How would this sentence from the wine-reading roundup below read in Spanish? "Among the current features is one exposing the inadequacies of wine competitions."

## SELECTED EXCERPT
[Start of section]
Thursday, July 11, 2013
What We're Reading
Compiled by the editors of HoseMaster of Wine™
PALATE PRESS: The big news over at Palate Press is that editor David Honig, in tribute to the wooden prose of its contributors, has rechristened the online wine publication, “Pallet Press.” Hell, he can do what he likes, he’s Chairman of the Bored. Among the current features is one exposing the inadequacies of wine competitions. You can’t miss it, it’s right above the vacuous Pallet Press wine review of a Merlot that was awarded 92 points by somebody or other. Dorothy Gaiter, who once wrote the wine column for Wall Street Journal with her husband Wally, contributes an interesting piece on the 2010 vintage in Bordeaux. “While most of the famous Bordeaux went to the Chinese market, I found a few bottles in a Korean liquor store you might like.”
[End of section]
Collected data:
[Start of section]
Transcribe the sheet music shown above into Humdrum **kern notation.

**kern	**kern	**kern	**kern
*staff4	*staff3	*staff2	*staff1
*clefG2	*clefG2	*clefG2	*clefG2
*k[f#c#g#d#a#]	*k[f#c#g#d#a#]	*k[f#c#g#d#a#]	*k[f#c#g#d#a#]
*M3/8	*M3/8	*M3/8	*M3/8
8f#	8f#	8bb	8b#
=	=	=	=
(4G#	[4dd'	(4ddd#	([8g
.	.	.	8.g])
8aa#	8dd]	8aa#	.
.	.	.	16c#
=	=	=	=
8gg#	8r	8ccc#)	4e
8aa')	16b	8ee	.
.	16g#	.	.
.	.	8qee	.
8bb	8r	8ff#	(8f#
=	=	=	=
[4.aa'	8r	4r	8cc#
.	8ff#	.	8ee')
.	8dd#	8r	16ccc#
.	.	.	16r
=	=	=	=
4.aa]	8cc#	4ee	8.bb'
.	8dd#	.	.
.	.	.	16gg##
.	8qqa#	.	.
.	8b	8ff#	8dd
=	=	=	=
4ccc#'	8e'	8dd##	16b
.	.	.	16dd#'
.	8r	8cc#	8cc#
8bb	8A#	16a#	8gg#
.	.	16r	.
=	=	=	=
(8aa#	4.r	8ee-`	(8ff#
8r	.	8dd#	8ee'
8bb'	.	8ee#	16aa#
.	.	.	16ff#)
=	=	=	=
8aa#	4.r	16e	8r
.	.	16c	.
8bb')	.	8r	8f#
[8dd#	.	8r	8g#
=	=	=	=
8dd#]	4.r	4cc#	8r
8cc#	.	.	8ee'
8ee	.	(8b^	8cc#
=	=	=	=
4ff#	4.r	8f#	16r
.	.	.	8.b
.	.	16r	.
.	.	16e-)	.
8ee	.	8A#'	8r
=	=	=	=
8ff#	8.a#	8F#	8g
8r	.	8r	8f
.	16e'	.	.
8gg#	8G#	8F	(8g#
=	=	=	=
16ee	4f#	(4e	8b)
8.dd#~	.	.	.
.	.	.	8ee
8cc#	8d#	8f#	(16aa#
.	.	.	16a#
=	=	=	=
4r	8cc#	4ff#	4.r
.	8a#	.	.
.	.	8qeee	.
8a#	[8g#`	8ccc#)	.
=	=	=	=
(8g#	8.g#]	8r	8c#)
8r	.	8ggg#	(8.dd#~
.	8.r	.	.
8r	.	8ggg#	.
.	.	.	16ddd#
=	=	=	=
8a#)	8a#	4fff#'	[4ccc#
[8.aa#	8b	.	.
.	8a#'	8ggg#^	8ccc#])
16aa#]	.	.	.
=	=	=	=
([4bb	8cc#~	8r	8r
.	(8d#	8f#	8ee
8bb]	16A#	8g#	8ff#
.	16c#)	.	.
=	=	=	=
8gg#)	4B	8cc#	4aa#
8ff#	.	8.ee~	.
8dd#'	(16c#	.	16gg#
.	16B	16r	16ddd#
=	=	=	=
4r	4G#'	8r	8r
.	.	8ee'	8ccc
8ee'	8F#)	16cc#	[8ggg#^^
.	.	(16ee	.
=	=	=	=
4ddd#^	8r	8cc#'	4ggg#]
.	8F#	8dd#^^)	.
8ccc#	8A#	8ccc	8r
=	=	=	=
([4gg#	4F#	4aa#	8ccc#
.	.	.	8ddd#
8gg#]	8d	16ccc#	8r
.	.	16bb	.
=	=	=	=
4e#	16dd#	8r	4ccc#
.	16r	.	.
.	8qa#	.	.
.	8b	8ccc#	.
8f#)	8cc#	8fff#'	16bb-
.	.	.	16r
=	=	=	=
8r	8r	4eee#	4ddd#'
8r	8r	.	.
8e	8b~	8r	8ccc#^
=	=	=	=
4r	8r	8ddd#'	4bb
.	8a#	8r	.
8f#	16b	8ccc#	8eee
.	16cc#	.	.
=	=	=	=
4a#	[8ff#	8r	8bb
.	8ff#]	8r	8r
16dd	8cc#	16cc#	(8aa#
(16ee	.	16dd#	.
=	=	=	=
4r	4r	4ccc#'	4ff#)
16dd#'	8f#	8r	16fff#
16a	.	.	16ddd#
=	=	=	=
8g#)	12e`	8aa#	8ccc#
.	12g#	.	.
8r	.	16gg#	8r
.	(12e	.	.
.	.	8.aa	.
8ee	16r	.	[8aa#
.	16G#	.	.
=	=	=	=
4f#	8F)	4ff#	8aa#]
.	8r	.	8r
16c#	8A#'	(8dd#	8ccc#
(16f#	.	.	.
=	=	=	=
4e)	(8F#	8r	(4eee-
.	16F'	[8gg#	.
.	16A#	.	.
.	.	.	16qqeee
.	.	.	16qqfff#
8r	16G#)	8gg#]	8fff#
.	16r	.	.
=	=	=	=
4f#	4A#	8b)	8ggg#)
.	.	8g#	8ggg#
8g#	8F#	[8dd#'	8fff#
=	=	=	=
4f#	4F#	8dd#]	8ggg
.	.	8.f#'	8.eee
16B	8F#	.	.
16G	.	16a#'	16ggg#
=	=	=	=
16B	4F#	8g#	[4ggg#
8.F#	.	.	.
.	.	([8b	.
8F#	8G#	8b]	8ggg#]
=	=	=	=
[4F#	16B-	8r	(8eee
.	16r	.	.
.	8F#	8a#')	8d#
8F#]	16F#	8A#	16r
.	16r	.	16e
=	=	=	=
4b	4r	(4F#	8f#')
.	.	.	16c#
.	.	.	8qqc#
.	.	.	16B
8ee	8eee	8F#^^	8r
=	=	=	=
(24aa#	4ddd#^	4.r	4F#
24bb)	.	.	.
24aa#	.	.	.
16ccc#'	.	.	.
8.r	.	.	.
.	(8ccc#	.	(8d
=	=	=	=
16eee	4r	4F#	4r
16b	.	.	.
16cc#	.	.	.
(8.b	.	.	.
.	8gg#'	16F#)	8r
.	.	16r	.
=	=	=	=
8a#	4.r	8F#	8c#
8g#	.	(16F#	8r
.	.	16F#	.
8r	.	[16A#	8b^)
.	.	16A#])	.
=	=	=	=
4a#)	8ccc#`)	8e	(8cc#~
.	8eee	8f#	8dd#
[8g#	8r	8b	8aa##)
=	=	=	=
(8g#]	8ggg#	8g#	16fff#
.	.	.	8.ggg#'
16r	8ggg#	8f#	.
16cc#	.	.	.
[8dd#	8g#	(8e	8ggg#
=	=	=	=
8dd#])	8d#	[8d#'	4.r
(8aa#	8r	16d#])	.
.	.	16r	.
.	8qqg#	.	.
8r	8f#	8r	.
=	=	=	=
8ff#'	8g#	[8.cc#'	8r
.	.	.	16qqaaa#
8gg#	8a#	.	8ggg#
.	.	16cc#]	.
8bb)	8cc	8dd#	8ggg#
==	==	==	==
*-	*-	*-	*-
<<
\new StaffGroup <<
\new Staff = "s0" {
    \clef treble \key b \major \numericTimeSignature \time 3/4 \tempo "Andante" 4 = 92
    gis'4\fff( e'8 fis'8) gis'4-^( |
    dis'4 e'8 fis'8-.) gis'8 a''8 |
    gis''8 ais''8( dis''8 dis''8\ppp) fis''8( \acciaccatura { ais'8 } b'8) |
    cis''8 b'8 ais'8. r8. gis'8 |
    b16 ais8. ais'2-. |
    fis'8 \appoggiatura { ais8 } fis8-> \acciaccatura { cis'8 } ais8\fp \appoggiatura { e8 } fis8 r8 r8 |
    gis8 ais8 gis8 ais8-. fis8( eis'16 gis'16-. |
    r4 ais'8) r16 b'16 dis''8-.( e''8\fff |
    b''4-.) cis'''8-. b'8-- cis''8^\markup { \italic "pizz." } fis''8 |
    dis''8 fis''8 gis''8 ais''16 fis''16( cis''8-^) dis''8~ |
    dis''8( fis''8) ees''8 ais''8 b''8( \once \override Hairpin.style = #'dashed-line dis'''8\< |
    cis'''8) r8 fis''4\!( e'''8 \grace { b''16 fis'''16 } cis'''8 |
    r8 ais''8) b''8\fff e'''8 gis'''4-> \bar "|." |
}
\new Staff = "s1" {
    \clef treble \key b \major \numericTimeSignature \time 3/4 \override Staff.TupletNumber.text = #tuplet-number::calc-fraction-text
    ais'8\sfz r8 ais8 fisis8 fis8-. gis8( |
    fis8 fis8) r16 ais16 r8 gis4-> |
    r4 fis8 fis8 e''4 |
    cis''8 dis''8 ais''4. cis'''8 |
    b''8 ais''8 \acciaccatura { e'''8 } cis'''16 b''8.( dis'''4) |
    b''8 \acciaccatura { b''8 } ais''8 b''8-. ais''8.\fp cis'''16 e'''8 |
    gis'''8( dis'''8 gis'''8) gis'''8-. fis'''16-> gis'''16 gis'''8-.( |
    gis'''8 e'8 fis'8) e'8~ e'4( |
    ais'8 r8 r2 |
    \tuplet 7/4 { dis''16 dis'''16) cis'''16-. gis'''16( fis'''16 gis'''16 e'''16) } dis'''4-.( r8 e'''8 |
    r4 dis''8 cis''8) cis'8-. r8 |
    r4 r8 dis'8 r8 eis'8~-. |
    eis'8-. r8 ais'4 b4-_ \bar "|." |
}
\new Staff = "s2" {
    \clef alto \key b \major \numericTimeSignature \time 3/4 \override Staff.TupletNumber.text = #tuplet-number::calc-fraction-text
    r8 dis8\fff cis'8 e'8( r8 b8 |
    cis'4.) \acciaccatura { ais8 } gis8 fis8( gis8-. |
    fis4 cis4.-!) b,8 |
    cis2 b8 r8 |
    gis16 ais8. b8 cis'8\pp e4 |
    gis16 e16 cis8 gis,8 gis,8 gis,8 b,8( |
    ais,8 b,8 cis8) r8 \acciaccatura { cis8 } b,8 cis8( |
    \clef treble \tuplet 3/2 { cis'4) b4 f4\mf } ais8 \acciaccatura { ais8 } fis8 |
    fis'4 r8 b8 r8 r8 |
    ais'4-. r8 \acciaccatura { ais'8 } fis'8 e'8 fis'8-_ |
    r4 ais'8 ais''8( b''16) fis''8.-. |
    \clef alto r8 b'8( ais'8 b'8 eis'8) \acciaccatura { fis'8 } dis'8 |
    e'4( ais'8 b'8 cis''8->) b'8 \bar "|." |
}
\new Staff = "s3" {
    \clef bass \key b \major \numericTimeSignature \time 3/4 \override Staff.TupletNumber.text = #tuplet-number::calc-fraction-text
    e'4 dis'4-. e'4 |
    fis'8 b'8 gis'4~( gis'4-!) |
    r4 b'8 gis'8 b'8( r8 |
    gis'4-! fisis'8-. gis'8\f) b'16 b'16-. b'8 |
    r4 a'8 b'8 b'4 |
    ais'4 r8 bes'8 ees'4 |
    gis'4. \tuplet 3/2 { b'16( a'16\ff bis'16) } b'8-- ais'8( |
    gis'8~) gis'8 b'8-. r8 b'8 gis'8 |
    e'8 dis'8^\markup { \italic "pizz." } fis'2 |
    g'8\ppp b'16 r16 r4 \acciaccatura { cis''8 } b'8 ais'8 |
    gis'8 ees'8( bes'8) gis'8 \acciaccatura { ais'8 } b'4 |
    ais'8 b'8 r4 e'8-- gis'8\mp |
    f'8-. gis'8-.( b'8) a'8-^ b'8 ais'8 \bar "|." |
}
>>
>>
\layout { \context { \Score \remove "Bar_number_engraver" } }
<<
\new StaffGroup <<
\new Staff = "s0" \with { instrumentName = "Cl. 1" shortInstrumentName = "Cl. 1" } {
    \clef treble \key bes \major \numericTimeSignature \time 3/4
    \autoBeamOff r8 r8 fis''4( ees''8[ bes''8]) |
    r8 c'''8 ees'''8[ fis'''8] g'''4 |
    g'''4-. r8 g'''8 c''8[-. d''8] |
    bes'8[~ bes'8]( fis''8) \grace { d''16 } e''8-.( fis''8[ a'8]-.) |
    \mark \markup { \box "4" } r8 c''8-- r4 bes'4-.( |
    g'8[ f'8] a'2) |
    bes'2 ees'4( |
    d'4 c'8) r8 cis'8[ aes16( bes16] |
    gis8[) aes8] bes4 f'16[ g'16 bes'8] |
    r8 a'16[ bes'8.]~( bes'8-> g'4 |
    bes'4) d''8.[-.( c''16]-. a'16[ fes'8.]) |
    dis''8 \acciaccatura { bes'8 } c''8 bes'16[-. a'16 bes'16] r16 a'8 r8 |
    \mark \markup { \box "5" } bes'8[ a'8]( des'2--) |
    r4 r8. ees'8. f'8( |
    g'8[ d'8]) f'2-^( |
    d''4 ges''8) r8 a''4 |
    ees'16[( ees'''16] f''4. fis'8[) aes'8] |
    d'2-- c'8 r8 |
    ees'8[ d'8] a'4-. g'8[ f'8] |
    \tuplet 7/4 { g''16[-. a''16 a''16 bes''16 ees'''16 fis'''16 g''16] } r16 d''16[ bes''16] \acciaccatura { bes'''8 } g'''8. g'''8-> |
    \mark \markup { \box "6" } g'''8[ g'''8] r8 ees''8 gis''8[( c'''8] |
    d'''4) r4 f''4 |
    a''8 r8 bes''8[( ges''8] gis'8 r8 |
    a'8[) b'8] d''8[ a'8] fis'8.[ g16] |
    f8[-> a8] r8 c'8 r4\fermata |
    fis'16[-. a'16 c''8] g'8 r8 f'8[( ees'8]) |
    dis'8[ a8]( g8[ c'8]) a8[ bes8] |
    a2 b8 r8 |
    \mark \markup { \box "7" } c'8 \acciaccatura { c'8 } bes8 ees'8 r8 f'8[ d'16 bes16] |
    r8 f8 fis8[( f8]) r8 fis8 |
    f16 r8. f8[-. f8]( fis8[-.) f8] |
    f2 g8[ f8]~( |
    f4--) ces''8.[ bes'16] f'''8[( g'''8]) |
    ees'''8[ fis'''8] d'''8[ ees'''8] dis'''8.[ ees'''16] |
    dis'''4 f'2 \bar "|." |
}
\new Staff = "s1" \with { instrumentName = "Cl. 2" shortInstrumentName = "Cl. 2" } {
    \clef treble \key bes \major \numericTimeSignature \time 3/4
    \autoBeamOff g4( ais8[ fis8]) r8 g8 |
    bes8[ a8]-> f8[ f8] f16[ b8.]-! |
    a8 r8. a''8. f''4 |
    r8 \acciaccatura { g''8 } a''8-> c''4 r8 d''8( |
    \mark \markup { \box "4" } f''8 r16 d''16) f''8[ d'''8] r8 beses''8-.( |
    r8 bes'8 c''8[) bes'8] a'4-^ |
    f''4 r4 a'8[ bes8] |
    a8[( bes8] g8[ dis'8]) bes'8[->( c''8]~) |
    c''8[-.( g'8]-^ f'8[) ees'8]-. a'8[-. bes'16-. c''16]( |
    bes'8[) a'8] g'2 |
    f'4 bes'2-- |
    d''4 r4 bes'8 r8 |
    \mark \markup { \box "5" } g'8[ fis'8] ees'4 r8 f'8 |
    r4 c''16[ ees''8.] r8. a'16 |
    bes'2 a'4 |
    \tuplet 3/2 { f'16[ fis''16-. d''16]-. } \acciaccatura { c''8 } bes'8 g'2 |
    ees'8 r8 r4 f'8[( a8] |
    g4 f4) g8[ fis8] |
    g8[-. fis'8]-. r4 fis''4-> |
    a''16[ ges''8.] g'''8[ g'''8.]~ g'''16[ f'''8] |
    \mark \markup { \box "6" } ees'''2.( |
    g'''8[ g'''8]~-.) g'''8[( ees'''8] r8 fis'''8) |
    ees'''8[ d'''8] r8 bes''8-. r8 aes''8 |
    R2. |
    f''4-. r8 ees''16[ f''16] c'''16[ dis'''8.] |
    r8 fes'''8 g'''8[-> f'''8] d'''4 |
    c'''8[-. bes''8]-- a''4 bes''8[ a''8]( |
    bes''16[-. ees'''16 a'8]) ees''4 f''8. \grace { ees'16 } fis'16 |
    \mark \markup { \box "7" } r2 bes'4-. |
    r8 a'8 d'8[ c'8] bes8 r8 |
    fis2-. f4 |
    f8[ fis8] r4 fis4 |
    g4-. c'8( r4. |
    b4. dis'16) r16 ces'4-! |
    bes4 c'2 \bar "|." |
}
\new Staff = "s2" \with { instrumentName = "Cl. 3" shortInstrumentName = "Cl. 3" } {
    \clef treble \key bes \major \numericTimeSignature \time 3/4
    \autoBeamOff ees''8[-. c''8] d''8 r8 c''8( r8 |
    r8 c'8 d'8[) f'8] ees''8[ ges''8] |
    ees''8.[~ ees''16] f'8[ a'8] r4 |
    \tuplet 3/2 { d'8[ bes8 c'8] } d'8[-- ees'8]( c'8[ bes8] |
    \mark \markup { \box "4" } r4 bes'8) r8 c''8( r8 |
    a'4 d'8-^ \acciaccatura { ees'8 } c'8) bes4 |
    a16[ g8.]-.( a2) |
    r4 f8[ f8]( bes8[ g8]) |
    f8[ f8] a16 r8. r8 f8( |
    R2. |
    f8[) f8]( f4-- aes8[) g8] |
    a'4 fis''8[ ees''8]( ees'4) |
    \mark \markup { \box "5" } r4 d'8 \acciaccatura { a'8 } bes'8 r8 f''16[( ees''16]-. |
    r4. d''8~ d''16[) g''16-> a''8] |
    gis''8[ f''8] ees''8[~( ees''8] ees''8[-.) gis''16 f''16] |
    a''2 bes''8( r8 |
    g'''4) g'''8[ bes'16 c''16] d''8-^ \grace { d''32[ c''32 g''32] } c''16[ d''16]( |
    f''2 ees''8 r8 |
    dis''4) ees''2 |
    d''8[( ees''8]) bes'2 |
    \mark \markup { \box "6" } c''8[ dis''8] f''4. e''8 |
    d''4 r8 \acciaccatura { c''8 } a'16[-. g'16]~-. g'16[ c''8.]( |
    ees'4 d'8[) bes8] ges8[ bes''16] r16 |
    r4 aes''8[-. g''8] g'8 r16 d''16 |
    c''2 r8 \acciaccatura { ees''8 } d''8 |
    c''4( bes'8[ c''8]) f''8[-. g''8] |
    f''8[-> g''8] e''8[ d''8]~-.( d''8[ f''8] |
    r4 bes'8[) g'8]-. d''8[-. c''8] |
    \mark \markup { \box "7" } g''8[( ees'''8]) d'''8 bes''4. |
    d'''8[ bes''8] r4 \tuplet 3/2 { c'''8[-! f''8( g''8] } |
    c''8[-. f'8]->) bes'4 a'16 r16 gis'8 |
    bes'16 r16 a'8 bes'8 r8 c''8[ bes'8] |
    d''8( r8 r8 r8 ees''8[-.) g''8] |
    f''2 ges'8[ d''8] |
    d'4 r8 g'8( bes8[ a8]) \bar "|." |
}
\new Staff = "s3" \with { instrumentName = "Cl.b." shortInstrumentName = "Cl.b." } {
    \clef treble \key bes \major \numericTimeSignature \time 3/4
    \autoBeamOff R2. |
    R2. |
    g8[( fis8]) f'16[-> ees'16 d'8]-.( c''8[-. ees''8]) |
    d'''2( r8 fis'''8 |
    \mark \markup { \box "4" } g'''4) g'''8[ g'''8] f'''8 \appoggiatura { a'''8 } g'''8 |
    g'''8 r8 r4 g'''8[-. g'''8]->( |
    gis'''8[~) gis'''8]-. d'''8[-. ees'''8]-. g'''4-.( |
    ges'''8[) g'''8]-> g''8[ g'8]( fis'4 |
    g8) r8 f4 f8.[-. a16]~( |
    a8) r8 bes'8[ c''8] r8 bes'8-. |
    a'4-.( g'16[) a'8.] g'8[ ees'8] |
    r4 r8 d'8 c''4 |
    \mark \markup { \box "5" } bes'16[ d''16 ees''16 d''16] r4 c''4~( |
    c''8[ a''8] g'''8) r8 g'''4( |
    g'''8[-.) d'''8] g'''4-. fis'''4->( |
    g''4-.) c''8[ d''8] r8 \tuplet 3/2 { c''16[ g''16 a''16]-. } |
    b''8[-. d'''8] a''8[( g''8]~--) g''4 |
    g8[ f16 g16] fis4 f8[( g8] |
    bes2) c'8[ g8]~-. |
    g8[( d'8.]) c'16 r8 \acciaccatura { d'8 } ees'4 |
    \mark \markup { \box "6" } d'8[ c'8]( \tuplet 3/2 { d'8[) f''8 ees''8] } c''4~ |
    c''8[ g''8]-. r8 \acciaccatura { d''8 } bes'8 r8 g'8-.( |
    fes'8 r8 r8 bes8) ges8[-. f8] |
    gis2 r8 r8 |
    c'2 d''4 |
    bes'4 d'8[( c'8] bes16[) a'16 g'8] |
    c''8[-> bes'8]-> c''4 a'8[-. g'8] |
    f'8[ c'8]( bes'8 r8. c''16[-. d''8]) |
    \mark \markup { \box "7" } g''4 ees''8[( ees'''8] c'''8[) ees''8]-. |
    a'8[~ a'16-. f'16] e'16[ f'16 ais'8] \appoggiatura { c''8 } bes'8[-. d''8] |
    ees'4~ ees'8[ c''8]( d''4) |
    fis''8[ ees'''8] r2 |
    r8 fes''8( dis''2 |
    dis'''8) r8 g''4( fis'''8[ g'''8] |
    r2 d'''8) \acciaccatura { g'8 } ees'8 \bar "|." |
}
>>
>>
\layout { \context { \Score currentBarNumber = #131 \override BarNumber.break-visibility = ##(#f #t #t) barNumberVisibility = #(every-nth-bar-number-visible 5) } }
[End of section]
## WORKED SOLUTION
Entre los artículos actuales hay uno que expone las deficiencias de los concursos de vinos.